The move is a counterintuitive one, to be sure; you’d think that giving kids more work would boost their grades. But a number of researchers say the reverse is true, especially for elementary schoolers. Sending young kids home with worksheets, projects, and reading assignments may actually make it harder for them to learn. (To a lesser extent, the same is true for middle schoolers, and some experts say even high schoolers should be doing far less.)

Little by little, the homework-free movement is catching on. In 2009, after surveying parents and educators, the Toronto school district banned homework for kindergarteners and on holidays and reduced the amount assigned to first and second graders. That same year, an Ontario elementary school did away with homework altogether. Principal Jan Olson had read the research, too. "They could not find anything that demonstrated a strong positive correlation between homework and improved grades," he told Today’s Parent.

It’s not as though the students are getting off easy. Homework is often used as a way to cover material that teachers missed in class and so, Glasheen reasoned, they should just give the teachers more time—and so the new school day will run two hours longer than usual.

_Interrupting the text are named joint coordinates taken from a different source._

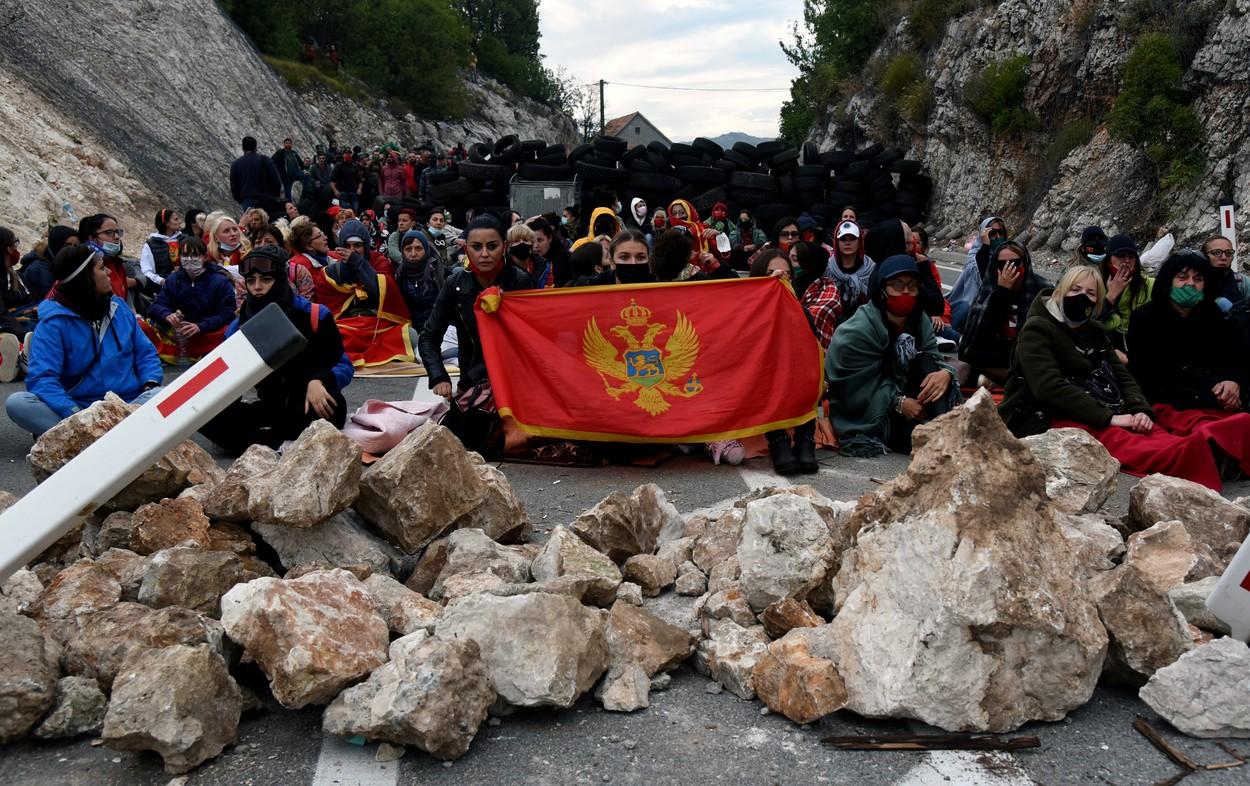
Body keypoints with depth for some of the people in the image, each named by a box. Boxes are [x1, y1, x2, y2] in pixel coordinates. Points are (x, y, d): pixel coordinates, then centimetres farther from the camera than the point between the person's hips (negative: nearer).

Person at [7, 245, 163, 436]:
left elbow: (145, 352, 17)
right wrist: (75, 414, -30)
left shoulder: (119, 307, 12)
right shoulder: (53, 323, -4)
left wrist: (151, 383, -6)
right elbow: (42, 379, -13)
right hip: (79, 405, -2)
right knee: (17, 403, -27)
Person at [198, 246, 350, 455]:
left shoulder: (314, 316, -11)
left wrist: (317, 382, -32)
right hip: (271, 408, 4)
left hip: (310, 406, -3)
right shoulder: (238, 328, 1)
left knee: (332, 403, -39)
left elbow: (344, 366, -10)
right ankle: (282, 447, -30)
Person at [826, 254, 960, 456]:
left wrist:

"We are providing specific instructional intervention to close those gaps," Glasheen told Western Mass News. "We really want our kids to go home at 4 p.m. tired. We want their brain to be tired. We want them to enjoy their families, to go to soccer and football practice, and we want them to go to bed and that's it."

Not everyone is thrilled with the new plan. One teacher argues that an 8-hour school day is no better for kindergarteners than homework. "They start fading between 1:30-2:00," she wrote on Facebook. "It's developmentally inappropriate to expect a 5-year-old to sit in class that long."

Others are coming around. Marisa Ventrice is a third-grade teacher at Kelly Elementary, where her own children are students. She told Western Mass News, "I wasn't right away because it's such a huge part of our routine, or at least it has been for so long, and I do like the responsibility it teaches kids of bringing homework back to school." Still, she added, "the pros definitely outweigh the cons."

The homework-free program is scheduled for this year only, but may be continued if students’ scores improve.